Angesichts des informatisch bedingten Wandels der Kartographie, der neuen Ubiquität von kartenähnlichen Bildern sowie der poststrukturalistischen Transformation aller Wissensgebiete zeichnet sich jedoch nicht nur ein interdisziplinärer minimaler Konsens ab, dass die heutige Kartographie als „post-repräsentational“ aufzufassen ist. In dem Maß, wie das Objekt „Karte“ sich der Praxis „Kartographie“ annähert, verschwimmen im gleichen Zuge ihre Gegenstandsbereiche gegenüber metaphorischen Verwendungen. Nicht nur im außerwissenschaftlichen Bereich, sondern gerade in den Kulturwissenschaften ist ein Gebrauch von „Mapping“ und „Kartierung“ üblich geworden, der die Metapher nicht nur quasi-begrifflich verwendet (z.B. Bachmann-Medick), sondern dabei hinter den erreichten Stand der Problematisierung einer abbildenden, zuordnenden Kartographie zurückfällt. Im Versuch, die deutschen Kulturwissenschaften gegen die anglo-amerikanische Version zu profilieren und eine auf eine ahistorische Zuordnungsfunktion reduzierte Mapping-Rhetorik zu kritisieren, führt Sigrid Weigel (2002) eine Reihe von kontinentaleuropäischen Theoretikern aus dem Umfeld der ‚ersten‘ Kulturwissenschaften als mögliche Gewährsmänner für einen topographisch und historiographisch sensibilisierten kulturwissenschaftlichen Umgang mit der kartographische Metapher an.
Fragestellung
Vor diesem Hintergrund wendet sich das Projekt der Frage zu, wie sich kartographische Angst avant la lettre bei einer Reihe von Autoren manifestiert, die heute den ersten „Kulturwissenschaften“ direkt oder, als Kulturphilosophen, mittelbar zugerechnet werden, und deren weitere Gemeinsamkeit der Rückbezug auf die Neuzeit und ihre epistemischen Modelle ist. Es handelt sich um Aby Warburg, Walter Benjamin, Franz Rosenzweig, Fernand Braudel und ihr jeweiliges intellektuelles Umfeld. Sie repräsentieren eine Generation, deren Bezug zur Karte problematisch wurde: unter imperialistischen Vorzeichen war es zum Abschluss der kartographischen Erfassung der Welt gekommen, was der französische Geograph Brunhès 1909 als Situation „im Käfig“ bezeichnete – und die zu einer Wendung nach innen, zu einer Institutionalisierung als „Kartenwissenschaft“ Anlass gab. Zugleich wurde das euklidische Weltbild, das der traditionellen Kartographie zugrundeliegt, in Frage gestellt: so markiert in Ernst Cassirers Werk die Auseinandersetzung mit Einsteins allgemeiner Relativitätstheorie den Übergang von der Erkenntniskritik zu einer Philosophie der symbolischen Formen. Nicht zuletzt halten die ausgewählten Autoren die Erschütterung eines repräsentierbaren oder erfahrbaren Raum-Zeit-Gefüges durch die Weltkriege – den ersten oder den zweiten oder beide – explizit fest, sei es durch die Situation in den Schützengräben (Rosenzweig), den Stellungskrieg und das Exil (Benjamin), den Zusammenbruch vor der Akkumulation der Kriegszeugnisse (Warburg) oder die Gefangenschaft (Braudel), nicht ohne ebenfalls die Rolle des Kriegs für die technische Innovation gerade auch in der Kartographie zu würdigen.

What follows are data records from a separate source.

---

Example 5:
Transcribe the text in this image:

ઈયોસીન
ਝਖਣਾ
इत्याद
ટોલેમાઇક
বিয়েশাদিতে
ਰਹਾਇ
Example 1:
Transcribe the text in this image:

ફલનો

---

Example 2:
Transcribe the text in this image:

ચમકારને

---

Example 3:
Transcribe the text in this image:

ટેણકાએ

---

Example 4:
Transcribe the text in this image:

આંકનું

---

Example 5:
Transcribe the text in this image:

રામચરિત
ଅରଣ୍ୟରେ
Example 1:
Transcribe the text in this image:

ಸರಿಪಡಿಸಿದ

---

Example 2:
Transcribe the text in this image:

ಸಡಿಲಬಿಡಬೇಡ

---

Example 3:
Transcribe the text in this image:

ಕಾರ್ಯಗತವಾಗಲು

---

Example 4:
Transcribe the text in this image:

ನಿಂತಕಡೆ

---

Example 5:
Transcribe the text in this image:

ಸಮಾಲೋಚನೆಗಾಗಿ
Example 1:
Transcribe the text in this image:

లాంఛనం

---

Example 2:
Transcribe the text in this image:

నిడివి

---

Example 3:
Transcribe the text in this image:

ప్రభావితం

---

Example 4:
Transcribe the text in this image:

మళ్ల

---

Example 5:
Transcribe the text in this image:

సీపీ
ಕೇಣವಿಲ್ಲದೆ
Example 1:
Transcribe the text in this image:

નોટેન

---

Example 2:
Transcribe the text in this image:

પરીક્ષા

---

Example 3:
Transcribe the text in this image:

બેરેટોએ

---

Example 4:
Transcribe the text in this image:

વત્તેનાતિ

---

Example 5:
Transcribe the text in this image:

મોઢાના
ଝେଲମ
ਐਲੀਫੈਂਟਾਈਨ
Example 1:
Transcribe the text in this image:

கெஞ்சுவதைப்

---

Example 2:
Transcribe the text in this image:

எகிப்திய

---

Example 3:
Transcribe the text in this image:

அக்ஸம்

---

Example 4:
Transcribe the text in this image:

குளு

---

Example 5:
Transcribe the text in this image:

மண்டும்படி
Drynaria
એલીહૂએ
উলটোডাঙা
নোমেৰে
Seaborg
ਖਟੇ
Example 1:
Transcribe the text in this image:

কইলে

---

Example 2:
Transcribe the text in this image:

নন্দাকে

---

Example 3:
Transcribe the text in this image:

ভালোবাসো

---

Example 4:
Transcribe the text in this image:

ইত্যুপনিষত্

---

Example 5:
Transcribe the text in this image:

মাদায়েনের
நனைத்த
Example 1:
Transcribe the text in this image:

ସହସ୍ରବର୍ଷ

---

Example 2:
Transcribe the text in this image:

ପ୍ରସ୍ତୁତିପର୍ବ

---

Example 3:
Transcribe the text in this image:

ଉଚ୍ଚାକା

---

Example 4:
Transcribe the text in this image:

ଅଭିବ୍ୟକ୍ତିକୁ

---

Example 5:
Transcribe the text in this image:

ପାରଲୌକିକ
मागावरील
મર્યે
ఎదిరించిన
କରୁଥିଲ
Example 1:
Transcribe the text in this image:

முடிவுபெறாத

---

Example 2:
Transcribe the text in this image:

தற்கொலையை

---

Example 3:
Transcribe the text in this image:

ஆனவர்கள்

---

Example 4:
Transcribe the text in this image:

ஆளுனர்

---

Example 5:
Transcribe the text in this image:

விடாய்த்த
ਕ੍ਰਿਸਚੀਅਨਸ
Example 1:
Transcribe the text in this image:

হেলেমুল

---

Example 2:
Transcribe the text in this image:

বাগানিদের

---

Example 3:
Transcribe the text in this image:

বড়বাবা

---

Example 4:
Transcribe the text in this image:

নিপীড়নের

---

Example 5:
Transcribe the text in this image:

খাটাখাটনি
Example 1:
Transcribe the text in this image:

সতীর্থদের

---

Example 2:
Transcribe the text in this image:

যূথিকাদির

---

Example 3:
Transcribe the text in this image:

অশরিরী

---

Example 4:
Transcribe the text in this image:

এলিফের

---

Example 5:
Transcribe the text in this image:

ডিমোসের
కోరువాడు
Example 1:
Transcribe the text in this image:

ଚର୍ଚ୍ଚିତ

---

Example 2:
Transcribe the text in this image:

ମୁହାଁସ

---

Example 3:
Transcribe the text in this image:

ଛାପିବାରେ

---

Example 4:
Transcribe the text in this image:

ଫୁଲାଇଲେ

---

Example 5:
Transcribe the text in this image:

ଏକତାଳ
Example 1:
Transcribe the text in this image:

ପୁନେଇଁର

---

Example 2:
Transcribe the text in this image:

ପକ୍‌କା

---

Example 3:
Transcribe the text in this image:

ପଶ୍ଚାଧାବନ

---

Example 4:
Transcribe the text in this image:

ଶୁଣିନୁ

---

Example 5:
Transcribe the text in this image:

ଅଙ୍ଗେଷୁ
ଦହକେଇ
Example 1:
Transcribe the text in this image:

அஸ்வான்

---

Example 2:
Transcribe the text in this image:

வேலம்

Keiner dieser Autoren ist jedoch der Frage, was eine Karte sei und welche Aufgabe der Kartographie zukomme, mit einer expliziten, ausführlichen Stellungnahme nachgegangen – die kartographische Problematik bleibt latent. Dies gibt jedoch umso mehr Anlass, aus den impliziten oder verstreuten Hinweisen in ihren Werken die Funktion der Kartographie zu konstruieren, als es nicht an Belegen dafür mangelt, dass sie ihr jeweiliges Werk als „Kartographie“ sahen. Dies kommt gerade in denjenigen Momenten zum Tragen, die diese Werke als kultur- und ideengeschichtliche ausweisen. Welche kartographischen Metaphern, welche Diagramme und Kartogramme mobilisieren sie? Welchen erkenntniskritischen Stellenwert haben diese für das jeweilige Gesamtwerk und seine Tragweite bis heute? Diese Fragen sollen unter metaphorologischem Blickwinkel in den vier Kapiteln zu Braudel, Rosenzweig, Warburg und Benjamin verfolgt werden.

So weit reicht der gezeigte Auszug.